In general, you will turn less, p-head, p-head, if the last word of the current page (generally in the upper right corner of the page), in front of the list, Turn - How many pages it is estimated - if the first word of the current page is behind the word, go forward - how many pages are estimated. Repeat this process until the checked word is between the first and last words of the current page, and then lookup in the current page - this process can also be compared before, but it is usually searched later.

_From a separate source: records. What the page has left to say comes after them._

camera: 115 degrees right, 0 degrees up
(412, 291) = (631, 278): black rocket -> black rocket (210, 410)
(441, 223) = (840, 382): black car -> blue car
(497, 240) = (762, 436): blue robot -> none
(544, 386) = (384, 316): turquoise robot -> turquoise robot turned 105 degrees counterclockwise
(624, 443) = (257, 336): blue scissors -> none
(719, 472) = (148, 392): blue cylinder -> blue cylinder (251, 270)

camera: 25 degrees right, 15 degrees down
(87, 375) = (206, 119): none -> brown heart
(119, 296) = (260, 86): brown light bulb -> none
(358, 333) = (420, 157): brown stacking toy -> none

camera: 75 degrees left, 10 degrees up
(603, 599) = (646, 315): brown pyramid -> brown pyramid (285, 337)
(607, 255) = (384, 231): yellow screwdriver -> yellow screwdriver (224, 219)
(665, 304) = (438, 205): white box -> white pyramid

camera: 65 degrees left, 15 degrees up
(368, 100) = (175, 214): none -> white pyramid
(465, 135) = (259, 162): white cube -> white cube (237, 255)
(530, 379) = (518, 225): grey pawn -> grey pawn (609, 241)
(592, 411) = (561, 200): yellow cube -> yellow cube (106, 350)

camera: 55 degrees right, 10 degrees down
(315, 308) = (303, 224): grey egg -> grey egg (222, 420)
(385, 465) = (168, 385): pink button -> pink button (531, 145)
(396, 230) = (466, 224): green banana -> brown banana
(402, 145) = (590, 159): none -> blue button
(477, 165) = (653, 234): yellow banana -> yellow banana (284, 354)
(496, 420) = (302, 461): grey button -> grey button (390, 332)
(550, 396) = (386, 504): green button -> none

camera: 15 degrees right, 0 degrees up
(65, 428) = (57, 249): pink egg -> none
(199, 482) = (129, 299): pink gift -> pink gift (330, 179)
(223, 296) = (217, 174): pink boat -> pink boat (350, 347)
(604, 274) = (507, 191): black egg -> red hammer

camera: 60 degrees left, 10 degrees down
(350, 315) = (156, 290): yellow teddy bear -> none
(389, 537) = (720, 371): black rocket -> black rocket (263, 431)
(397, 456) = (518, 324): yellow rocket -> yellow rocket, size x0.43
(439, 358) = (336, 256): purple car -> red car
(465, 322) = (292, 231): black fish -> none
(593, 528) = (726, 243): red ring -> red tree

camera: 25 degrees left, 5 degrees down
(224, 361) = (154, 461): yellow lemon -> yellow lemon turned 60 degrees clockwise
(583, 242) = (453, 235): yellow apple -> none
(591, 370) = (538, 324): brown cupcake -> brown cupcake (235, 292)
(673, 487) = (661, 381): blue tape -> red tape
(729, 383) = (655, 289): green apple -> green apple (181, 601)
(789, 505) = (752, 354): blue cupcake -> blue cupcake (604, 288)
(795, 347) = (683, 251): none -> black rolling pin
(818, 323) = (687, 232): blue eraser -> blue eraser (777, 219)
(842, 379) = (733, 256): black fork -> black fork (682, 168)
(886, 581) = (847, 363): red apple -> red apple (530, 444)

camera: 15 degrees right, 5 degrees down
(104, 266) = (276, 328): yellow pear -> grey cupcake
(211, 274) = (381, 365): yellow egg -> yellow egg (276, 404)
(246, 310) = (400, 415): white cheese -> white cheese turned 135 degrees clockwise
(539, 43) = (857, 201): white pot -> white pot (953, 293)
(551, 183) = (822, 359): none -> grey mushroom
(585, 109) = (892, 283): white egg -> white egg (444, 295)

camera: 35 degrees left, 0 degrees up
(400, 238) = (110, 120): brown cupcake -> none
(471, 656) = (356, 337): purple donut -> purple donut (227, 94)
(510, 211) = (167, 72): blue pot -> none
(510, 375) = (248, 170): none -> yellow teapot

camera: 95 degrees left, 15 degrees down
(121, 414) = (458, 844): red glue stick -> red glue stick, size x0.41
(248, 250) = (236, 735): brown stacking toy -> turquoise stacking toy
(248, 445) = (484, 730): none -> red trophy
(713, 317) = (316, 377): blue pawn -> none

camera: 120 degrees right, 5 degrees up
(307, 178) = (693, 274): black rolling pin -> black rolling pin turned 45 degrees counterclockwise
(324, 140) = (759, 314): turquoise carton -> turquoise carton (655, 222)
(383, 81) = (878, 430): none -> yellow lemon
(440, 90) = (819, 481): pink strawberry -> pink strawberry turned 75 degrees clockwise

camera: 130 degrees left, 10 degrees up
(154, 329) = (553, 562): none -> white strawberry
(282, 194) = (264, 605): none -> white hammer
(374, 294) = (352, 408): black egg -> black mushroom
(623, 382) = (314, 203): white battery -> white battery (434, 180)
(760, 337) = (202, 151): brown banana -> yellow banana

Recalling this process, we can get a lot of inspiration, first of all, "Discount half-find" thinking.
Folding half lookup
The current value is greater than the value value, and it is less than searching, which is the basic idea of folding. I want to spend a lot of brain cells for this algorithm. It seems that I am too stupid:
INT Binfind (int A [], int N, int x) {
INT Low = 0, high = n - 1, mid;
While (low <= high)
{
MID = (low high) / 2;
IF (a [MID] == x) Return MID;
IF (a [MID] Else High = MID - 1; } Return n; } It is not written in the form of a template because it supports a lot of restrictions, which is very suitable for applicable scope, but it is easy to understand. Note that the "Treasure Dictionary" forward (back) The number of pages that are estimated, and a dictionary skilled person and a generic difference is often reflected here. In the computer, this "estimate" is interpolated. This is easy to understand - a book 1000 pages, how to turn it quickly to page 300? Obviously, turned to a place with 3/10 of the book, of course, this will not be very accurate, but it is already close to page 300. The revelation of this example is that in a homogeneous sequence, the interpolation should be valid. INT INSFIND (Int a [], int N, int x) { INT Low = 0, high = n - 1, mid; IF (x> a [high]) return n; / / prevent offshore While (low { MID = Low (X - a [low]) * (high - low) / (a [high] - a [low]); IF (a [MID] == x) Return MID; IF (a [MID] Else High = MID - 1; } Return n; } test program #include #include #include #include "find.h" #define n 30000 INT A [N]; Class Timer // Unit MS { PUBLIC: Void start () {start_t = clock (); Clock_t time () {return (clock () - start_t); Private: Clock_t start_t; } int main () { Timer Timer; INT I, T; For (i = 0; i Timer.Start (); // for (i = 0; i T = Timer.Time (); Printf ("n =% D% DSEQFIND TIMESPARED:% DMS / N", N, N, T); // Printf ("% d", a [seqfind (A, N, 2763)]); Timer.Start (); For (i = 0; i T = Timer.Time (); Printf ("n =% D% dbinfind Timespared:% DMS / N", N, N, T); // Printf ("% d", a [binfind (A, N, 2763)]); time.start (); For (i = 0; i T = Timer.Time (); Printf ("n =% D% DINSFIND TIMESPARED:% DMS / N", N, N, T); // Printf ("% D", A [Insfind (A, N, 2763)]); Return 0; } Test Results N = 30000 30000seqfind Timespared: 12107ms N = 30000 30000binfind Timespared: 40ms N = 30000 30000insfind Timespared: 10ms Note that this test contains the situation of finding failed, otherwise the performance of simple order looks is not as bad.